Quoted text:
Issued for Week of Monday 1/6 thru Sun 1/12
Swell Potential Rating Categories
5 = Good probability for 3 or more days of Significant swell
4 = Good probability for 1-2 days of Significant swell
3 = Good probability for 3 or more days of Intermediate/Advanced swell
2 = Good probability for  1-2 days of
Intermediate/Advanced swell
1 = Good probability for 3 or more days of Impulse or Windswell
0 = Low probability for 1-2 days of Impulse or Windswell   

Local Proto-Swell For Hawaii
A Series of Small Gales Forecast for the Gulf

 

Swell Classification Guidelines

Significant: Winter - Swell 8 ft @ 14 secs or greater (11+ ft faces) for 8+ hours (greater than double overhead).
Summer
- Head high or better.
Advanced: Winter - Swell and period combination capable of generating faces 1.5 times overhead to double overhead (7-10 ft)
Summer - Chest to head high.
Intermediate/Utility Class: Winter - Swell and period combination generating faces at head high to 1.5 times overhead (4-7 ft).
Summer
- Waist to chest high.
Impulse/Windswell: Winter - Swell and period combination generating faces up to head high (1-4 ft) or anything with a period less than 11 secs.
Summer
- up to waist high swell. Also called 'Background' swell.

Supplied entries:
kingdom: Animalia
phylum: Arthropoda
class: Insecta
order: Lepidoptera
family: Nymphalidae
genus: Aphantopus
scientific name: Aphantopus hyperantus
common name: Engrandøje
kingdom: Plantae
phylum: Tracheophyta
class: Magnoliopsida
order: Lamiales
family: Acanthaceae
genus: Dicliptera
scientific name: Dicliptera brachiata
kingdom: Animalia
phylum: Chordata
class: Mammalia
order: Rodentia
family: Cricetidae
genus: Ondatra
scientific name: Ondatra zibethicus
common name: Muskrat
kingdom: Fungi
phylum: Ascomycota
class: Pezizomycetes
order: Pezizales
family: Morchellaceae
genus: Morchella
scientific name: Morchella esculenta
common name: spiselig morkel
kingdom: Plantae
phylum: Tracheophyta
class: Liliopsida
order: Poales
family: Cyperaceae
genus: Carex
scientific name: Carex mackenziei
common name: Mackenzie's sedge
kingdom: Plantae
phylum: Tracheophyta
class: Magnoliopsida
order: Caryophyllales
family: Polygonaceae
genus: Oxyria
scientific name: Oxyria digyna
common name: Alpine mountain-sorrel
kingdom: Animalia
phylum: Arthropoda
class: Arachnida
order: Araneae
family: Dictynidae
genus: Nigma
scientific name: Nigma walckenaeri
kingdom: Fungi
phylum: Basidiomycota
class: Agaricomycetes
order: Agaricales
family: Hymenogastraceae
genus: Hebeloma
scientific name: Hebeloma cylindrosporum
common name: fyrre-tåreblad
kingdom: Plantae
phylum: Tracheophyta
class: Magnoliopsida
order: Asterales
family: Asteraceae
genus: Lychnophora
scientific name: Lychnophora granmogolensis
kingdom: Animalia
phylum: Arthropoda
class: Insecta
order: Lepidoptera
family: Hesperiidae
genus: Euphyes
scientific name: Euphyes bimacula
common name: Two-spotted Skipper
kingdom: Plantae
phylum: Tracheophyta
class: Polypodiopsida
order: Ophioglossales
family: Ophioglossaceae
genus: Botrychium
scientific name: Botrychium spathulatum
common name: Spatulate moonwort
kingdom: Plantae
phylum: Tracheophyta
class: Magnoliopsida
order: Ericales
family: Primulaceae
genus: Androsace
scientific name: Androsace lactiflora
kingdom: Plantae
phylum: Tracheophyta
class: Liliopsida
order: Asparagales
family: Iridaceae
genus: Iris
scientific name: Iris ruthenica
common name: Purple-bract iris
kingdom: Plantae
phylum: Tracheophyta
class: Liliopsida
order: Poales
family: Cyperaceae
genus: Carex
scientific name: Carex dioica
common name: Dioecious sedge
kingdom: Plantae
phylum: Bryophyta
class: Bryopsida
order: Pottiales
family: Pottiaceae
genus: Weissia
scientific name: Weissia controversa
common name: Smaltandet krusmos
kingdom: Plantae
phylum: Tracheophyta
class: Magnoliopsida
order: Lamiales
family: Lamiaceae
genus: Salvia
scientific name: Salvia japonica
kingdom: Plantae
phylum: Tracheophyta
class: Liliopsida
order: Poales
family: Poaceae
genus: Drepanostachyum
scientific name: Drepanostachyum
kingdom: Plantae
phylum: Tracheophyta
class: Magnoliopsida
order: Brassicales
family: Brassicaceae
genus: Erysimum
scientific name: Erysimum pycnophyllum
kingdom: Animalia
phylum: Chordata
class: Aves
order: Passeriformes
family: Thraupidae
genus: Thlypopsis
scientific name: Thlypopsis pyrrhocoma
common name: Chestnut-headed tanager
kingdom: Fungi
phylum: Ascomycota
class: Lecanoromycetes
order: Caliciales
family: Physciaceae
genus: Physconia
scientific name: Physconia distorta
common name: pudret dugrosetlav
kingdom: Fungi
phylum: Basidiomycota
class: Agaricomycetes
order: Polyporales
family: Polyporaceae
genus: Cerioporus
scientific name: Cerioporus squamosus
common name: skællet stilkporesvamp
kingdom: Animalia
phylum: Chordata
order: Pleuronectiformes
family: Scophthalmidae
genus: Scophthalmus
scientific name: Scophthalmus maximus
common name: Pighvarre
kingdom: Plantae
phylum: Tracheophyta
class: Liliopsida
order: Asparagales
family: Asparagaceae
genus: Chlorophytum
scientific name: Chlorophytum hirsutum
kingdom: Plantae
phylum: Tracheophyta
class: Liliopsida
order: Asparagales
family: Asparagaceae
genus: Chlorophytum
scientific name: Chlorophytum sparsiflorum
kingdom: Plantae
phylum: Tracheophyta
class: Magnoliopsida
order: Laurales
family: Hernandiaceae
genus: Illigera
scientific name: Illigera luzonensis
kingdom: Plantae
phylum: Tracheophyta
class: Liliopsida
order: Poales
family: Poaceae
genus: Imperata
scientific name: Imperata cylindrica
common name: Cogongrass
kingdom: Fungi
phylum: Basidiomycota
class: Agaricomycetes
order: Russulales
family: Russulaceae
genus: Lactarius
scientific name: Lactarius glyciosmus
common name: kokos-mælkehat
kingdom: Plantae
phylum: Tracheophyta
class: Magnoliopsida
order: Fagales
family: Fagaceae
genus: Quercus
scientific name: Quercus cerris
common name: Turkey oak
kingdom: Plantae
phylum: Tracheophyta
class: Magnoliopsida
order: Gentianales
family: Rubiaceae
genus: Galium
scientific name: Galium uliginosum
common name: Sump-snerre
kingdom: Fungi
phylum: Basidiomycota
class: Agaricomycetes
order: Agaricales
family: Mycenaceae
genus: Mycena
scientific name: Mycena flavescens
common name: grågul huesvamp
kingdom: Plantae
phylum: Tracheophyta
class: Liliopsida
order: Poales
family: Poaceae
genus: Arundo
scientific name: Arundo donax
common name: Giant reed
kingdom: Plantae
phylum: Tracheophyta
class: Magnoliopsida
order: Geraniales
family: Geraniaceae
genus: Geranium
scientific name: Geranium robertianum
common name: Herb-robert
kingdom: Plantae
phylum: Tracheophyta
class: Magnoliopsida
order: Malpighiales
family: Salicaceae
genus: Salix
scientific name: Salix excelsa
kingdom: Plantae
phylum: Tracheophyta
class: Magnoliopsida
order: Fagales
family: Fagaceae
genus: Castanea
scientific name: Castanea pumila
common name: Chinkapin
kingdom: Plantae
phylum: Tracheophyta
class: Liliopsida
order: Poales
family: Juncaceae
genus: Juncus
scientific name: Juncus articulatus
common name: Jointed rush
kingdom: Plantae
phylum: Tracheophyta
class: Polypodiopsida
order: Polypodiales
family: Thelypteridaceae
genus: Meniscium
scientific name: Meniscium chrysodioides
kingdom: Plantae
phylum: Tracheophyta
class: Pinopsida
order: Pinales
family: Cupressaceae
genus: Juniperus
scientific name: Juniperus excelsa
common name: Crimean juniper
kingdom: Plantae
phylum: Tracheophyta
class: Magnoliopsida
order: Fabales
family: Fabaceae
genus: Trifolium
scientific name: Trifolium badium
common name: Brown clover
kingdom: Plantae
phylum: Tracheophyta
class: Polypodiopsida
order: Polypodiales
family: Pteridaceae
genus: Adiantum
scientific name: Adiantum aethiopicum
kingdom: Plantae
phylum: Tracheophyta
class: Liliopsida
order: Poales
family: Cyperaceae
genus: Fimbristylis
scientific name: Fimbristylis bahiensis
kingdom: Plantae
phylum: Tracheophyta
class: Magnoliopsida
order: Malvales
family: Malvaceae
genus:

Required actions:
1. Answer these from the swell forecast key, one line each:
(a) Which rating number stands for a good probability of 1-2 days of Significant swell?
(b) In winter, what range of face heights does the Advanced class produce?
(c) What other name does the swell forecast key give to summer swell up to waist high?
2. Summarize the swell forecast key in two sentences.

Answers per task:
1.
(a) 4
(b) 7-10 ft, or 1.5 times overhead to double overhead
(c) 'Background' swell

2. Issued for the week of Monday 1/6 through Sunday 1/12, the key rates swell potential from 0 to 5 by the probability and number of days of Significant, Intermediate/Advanced, or Impulse/Windswell swell. It also sorts swell into Significant, Advanced, Intermediate/Utility, and Impulse/Windswell classes according to the wave face heights each produces in winter and in summer.